Jen(ny) Ambular #2 / temporarily sold out
Even though this issue of Jen’s zine is the story of her band’s 2010 summer tour, it’s not so much about the shows as it is Jen’s thoughts, adventures, and conversations with others while on tour. Many of Jen’s experiences are influenced, both positively and negatively, by her being a female musician: She encounters rape jokes and sexist bullshit, but also moments of solidarity and understanding. There’s also stories of the quiet parts of the tour, and of the anxiety found in being on stage, and of friends old and new. More than just a tour diary, this zine is complex and so, so rad.
Jen(ny) Ambular #3 / $2 / 1 oz
This issue of Jen’s zine chronicles her experience as a counselor at Girls Rock Chicago. She shares touching, inspiring, & often hilarious stories of being a mentor to pre-teen & teenage girls in two bands at the camp, & the things she taught to (& learned from) them. She also tells of an incredibly problematic workshop & how they all worked together to create a way to respond to it. Also included are tales about the women who were influential in Jen’s life as she was just getting into punk, and Jen’s response to dismissals of female bassists. Oh, and the front & back covers of this zine were done by Jen’s campers – yeah!
Lake Effect #2 / temporarily sold out
I’ll just start by saying that this is my favorite zine of 2011 (it’s mid-June as I write this & I know the year is only halfway over, but still). This zine is, as K writes, “about the connections between clothing and memory and identity” & how our personal histories are attached to specific items of clothing. Inside, K shares the stories & emotions hidden behind eight pieces of clothes, revealing intimate details about her experiences with class division, homesickness, an abusive relationship, violent crime, & more. Also included is a paper doll, which you can cut out & dress up with illustrated versions of the clothing K writes about. Seriously, buy this now.

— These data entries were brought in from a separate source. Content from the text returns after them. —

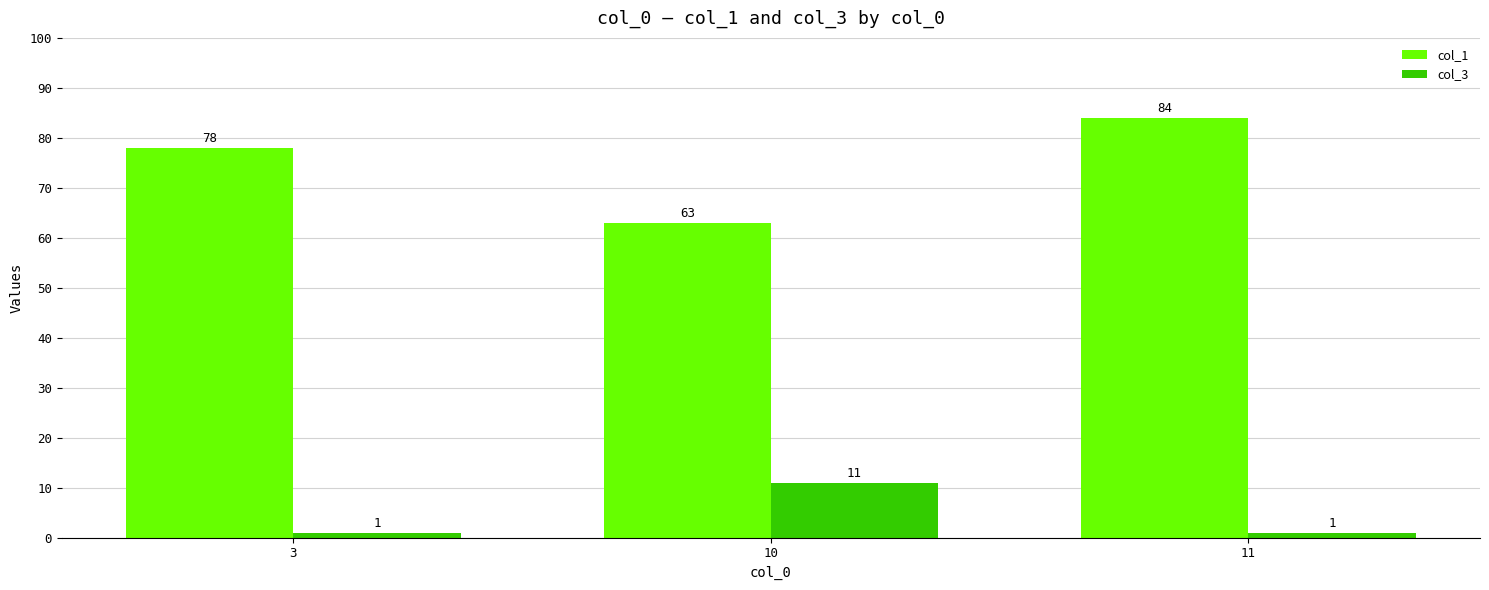

How many groups of bars are there?

3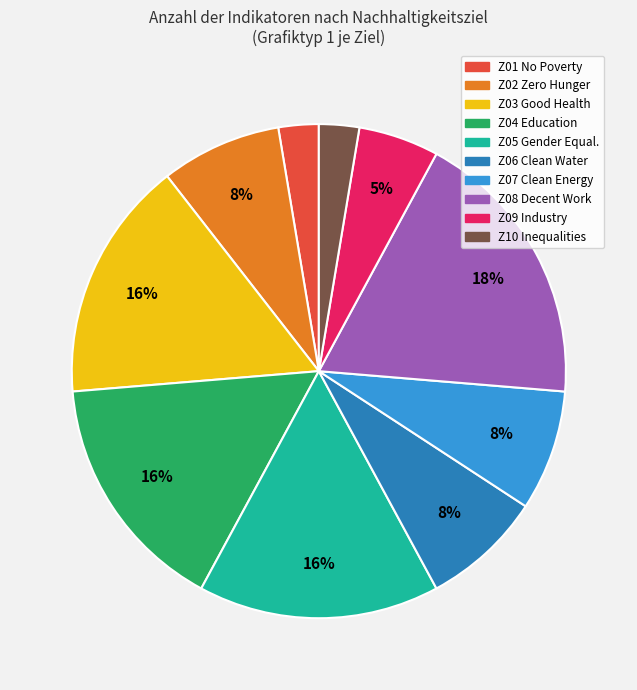

Does any single category account for the majority?

No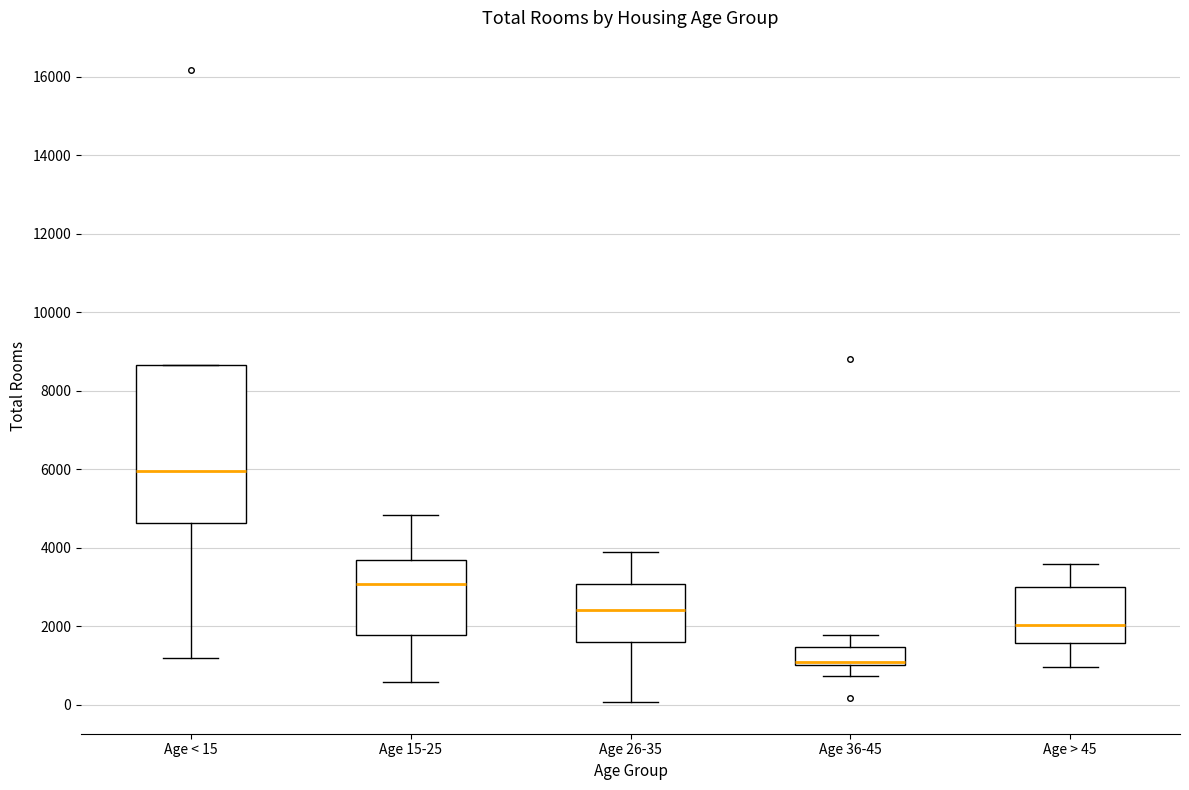

Reading left to right, read every box against the y-axis: the position of its median line, the range the box covers, and the ends of its whiskers. The values are not printed on the chart, so give them approximately, as read against the axis.

Age < 15: median 6000, box 4600 to 8600, whiskers 1200 to 8600
Age 15-25: median 3000, box 1800 to 3600, whiskers 600 to 4800
Age 26-35: median 2400, box 1600 to 3000, whiskers 0 to 3800
Age 36-45: median 1000 (just above the box's lower edge), box 1000 to 1400, whiskers 800 to 1800
Age > 45: median 2000, box 1600 to 3000, whiskers 1000 to 3600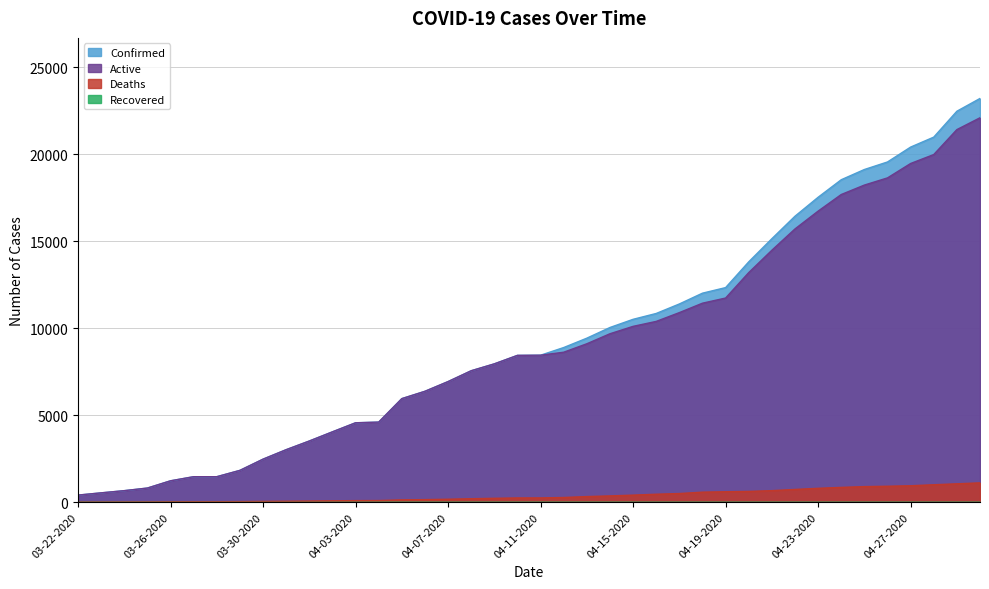

At which category is the sum across all series the highest?

04-30-2020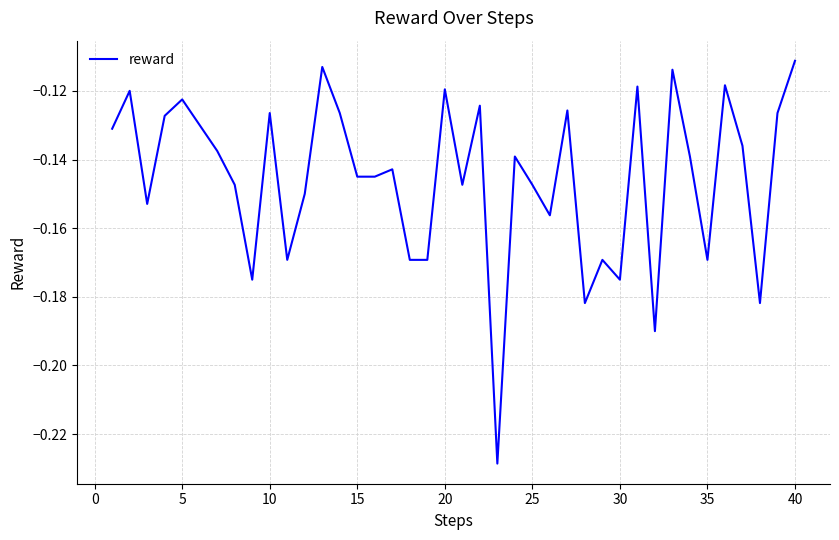

What is the average value?

-0.1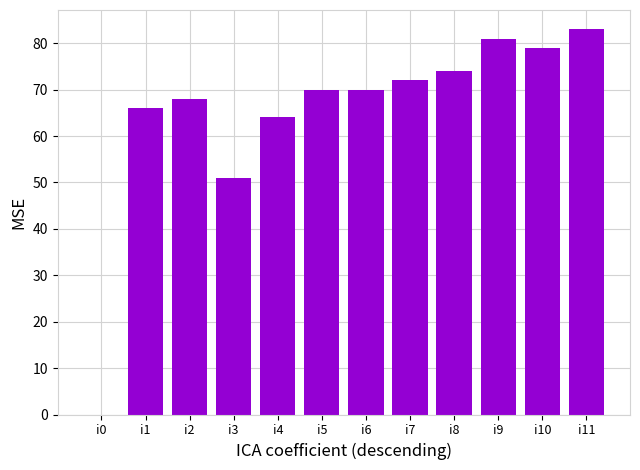

Which label corresponds to the largest value in the chart?

i11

Lake Effect #3 / $2 / 1 oz
I’ve read this zine three times since it arrived in my mailbox last week, and every time I just can’t get over how good it is. K says of it, “Like pretty much every zine I’ve made for the last 10 years, this is short stories about boredom & bad news.” And yeah, it’s comprised of brief accounts of some of the hardships & heartbreaks that she’s gone through in the recent past. But there is so much more buried underneath these stories of break-ups, disease, sadness, & assault. There’s the emotion of being tangled up in so much despair, and the hope of making it through it all. Most of my love for this zine lays in K’s writing style — it’s graceful & strong, with sentences & scenes that will stick with you long after you’ve turned the last page. This is hands down one of the best zines I’ve read in the nearly 20 years that I’ve been into zines. Highly recommended.
List #15 / $4 / 3 oz
This issue of Ramsey’s long-running zine is subtitled “On My Own” & it traces her move from Chicago to Philly (& all of the emotions tied to that move). Saying that Chicago “never felt like home,” Ramsey writes detailed lists about leaving Chicago behind & finding her way in a new city, about the relationships that are shifting as a result of her move, about what she is discovering about herself in the process. But there are also lists that aren’t tied to a particular place, lists that reveal other things about Ramsey: her life as a nanny, the things she thinks are important, the bad things that have happened in her life, & so many more. As always, these lists are illustrated with charming, gorgeous art that bring each list to life. Ramsey is so open with the ways that she is trying to create her best life & I am stoked that she uses her zine to share these things with all of us.